Google last week released its E2EMail encryption code to open source as a way of pushing development of the technology.

“Google has been criticized over the amount of time and seeming lack of progress it has made in E2EMail encryption, so open sourcing the code could help the project proceed more quickly,” said Charles King, principal analyst at Pund-IT.

That will not stop critics, as reactions to the decision have shown, he told LinuxInsider.

However, it should enable the company to focus its attention and resources on issues it believes are more pressing, King added.

Google started the E2EMail project more than a year ago, as a way to give users a Chrome app that would allow the simple exchange of private emails.

The project integrates OpenPGP into Gmail via a Chrome extension. It brings improved usability and keeps all cleartext of the message body exclusively on the client.

E2EMail is built on a proven, open source Javascript crypto library developed at Google, noted KB Sriram, Eduardo Vela Nava and Stephan Somogyi, members of Google’s Security and Privacy Engineering team, in an online post.

The early versions of E2EMail are text-only and support only PGP/MIME messages. It now uses its own keyserver.

The encryption application eventually will rely on Google’s recent Key Transparency initiative for cryptographic key lookups. Google earlier this year released the project to open source with the aim of simplifying public key lookups at Internet scale.

The Key Transparency effort addresses a usability challenge hampering mainstream adoption of OpenPGP.

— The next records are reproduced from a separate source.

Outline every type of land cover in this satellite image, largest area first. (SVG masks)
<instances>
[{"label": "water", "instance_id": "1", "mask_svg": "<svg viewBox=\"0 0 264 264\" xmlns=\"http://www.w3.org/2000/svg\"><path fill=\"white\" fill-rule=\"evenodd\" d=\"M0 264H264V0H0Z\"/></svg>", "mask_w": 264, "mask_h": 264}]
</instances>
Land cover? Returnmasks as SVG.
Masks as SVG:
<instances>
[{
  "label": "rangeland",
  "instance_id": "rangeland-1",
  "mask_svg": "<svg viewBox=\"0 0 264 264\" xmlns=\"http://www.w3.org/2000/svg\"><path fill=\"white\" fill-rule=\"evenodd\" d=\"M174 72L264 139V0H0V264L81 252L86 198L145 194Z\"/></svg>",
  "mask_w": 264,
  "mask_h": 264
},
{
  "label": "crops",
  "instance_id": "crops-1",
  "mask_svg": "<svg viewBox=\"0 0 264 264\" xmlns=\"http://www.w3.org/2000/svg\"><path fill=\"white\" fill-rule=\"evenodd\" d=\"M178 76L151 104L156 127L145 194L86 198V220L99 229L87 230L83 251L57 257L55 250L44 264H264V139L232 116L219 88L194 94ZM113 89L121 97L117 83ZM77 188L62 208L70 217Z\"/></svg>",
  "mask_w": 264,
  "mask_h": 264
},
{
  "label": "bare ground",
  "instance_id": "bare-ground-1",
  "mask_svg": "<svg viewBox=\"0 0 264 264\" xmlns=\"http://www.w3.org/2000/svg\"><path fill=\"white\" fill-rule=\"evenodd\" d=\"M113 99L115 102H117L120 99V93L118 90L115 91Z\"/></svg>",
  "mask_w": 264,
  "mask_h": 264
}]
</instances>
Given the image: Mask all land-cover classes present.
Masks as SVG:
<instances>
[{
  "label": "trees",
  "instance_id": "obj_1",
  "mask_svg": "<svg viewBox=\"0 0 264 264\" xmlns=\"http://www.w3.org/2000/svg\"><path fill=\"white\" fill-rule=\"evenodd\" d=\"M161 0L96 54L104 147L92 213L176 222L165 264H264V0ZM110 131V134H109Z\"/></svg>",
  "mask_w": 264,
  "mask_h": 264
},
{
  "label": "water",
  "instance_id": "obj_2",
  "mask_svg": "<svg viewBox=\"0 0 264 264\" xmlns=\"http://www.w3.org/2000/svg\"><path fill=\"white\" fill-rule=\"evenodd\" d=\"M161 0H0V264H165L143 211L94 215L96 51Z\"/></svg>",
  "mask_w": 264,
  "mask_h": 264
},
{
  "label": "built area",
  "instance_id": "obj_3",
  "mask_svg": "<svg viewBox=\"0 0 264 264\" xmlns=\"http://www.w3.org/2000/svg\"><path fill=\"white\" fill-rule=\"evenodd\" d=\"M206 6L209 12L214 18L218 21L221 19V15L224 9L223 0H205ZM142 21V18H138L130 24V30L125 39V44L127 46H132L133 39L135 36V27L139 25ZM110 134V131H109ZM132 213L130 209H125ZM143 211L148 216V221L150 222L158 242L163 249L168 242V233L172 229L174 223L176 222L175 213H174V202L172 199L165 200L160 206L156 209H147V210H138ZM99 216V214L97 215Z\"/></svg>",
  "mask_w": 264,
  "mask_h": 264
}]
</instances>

During installation, E2EMail generates an OpenPGP key and uploads the public key to the keyserver. The private key is always stored on the local machine.

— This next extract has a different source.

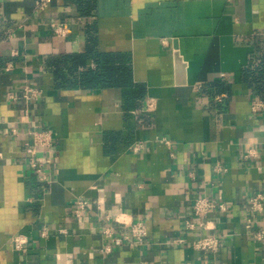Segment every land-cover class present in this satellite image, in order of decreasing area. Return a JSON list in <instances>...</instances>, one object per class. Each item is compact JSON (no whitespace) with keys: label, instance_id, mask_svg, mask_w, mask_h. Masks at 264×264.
<instances>
[{"label":"crops","instance_id":"1","mask_svg":"<svg viewBox=\"0 0 264 264\" xmlns=\"http://www.w3.org/2000/svg\"><path fill=\"white\" fill-rule=\"evenodd\" d=\"M89 1L0 0V264H264L252 233L264 207L251 208L264 193V103L253 109L264 100V0ZM92 52L110 55L113 82L79 84L100 66ZM85 53L84 64L60 60ZM44 127L49 182L24 149ZM199 195L215 203L207 227ZM79 197L89 203L78 215ZM199 233H217L218 248L195 247Z\"/></svg>","mask_w":264,"mask_h":264},{"label":"built area","instance_id":"2","mask_svg":"<svg viewBox=\"0 0 264 264\" xmlns=\"http://www.w3.org/2000/svg\"><path fill=\"white\" fill-rule=\"evenodd\" d=\"M37 7L44 8L48 0H37ZM55 30L59 33H66L68 28L64 22H60ZM27 92L25 96L36 95L37 88L30 84L24 85ZM263 99H256L253 101V109L259 108L263 105ZM151 103H148L150 106ZM167 142L168 139H165ZM142 142L135 143V148H140ZM54 146V134L52 129L44 127L33 130L32 139L25 143V151L27 153L28 166L31 171L36 174L41 180L49 182L51 181V163L54 160L52 149ZM89 201L87 198L79 197L76 200L75 212L79 215L87 207ZM215 203L206 195H199L195 198L193 204L194 214L201 216L198 221L199 227H207V222L202 218L203 215L208 213ZM264 207V193L258 192L251 197V208L253 211L261 210ZM252 219H250L251 221ZM188 226L194 227L193 221H188ZM46 232V231H45ZM106 232L109 231L106 229ZM253 235L258 239L264 238V227H255L252 231ZM148 234V228L143 220H136L131 226V236L138 242L144 240ZM129 237V236H126ZM116 242H121L122 237H115ZM12 241L17 249H25L27 238L24 234L16 233L12 236ZM221 239L217 233H199V235L193 240V245L203 250H215L220 245Z\"/></svg>","mask_w":264,"mask_h":264},{"label":"trees","instance_id":"3","mask_svg":"<svg viewBox=\"0 0 264 264\" xmlns=\"http://www.w3.org/2000/svg\"><path fill=\"white\" fill-rule=\"evenodd\" d=\"M89 3H90V1L86 0L87 6L89 5ZM83 10L87 11L85 6H83ZM87 53H89V52H87ZM87 53H85L83 55H77V56L73 55V56H71V58H68V59L62 57V59H60V60L63 62L65 60H67V63L72 62L73 64H76V65L84 64V62L86 61V59L89 55ZM91 54L96 55V58H97L100 66L97 69L86 68V69L80 71V73H79L80 77H78L79 78V84L82 86H103V85H106L109 83V81L107 79L108 76H113V80H112V82H113L114 77L116 76L117 68L115 66H114V68H112L113 65L108 63V61L111 58L110 55L108 53H105V52H95V53L92 52ZM1 60H2V57L0 58V61ZM63 68L65 70V68H68V66L64 65ZM72 70H74V69H72ZM259 70L263 75L264 74V67L262 69H259ZM55 72H56V74L59 73V69L57 67L55 68ZM118 72H120V71L118 70ZM246 72H247V74H249L250 69L247 68ZM256 87L258 88V90H260L261 92L264 93V83H262L261 85L258 84V85H256Z\"/></svg>","mask_w":264,"mask_h":264},{"label":"water","instance_id":"4","mask_svg":"<svg viewBox=\"0 0 264 264\" xmlns=\"http://www.w3.org/2000/svg\"><path fill=\"white\" fill-rule=\"evenodd\" d=\"M176 57L178 58V61H179V64H181L182 63V57H181V54H180V52L178 51V52H176ZM181 65H184L183 63L181 64Z\"/></svg>","mask_w":264,"mask_h":264}]
</instances>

E2EMail uses a bare-bones central keyserver for testing. Google’s Key Transparency announcement is crucial to its further evolution.

 

Google Partially Benefits

Secure messaging systems could benefit from open sourcing the system. Developers could use a directory when building apps to find public keys associated with an account along with a public audit log of any key changes.

Encryption key discovery and distribution lie at the heart of the usability challenges that OpenPGP implementations have faced, suggested Sriram, Nava and Somogyi in their joint post.

Key Transparency delivers a solid, scalable and practical solution. It replaces the problematic web-of-trust model traditionally used with PGP, they pointed out.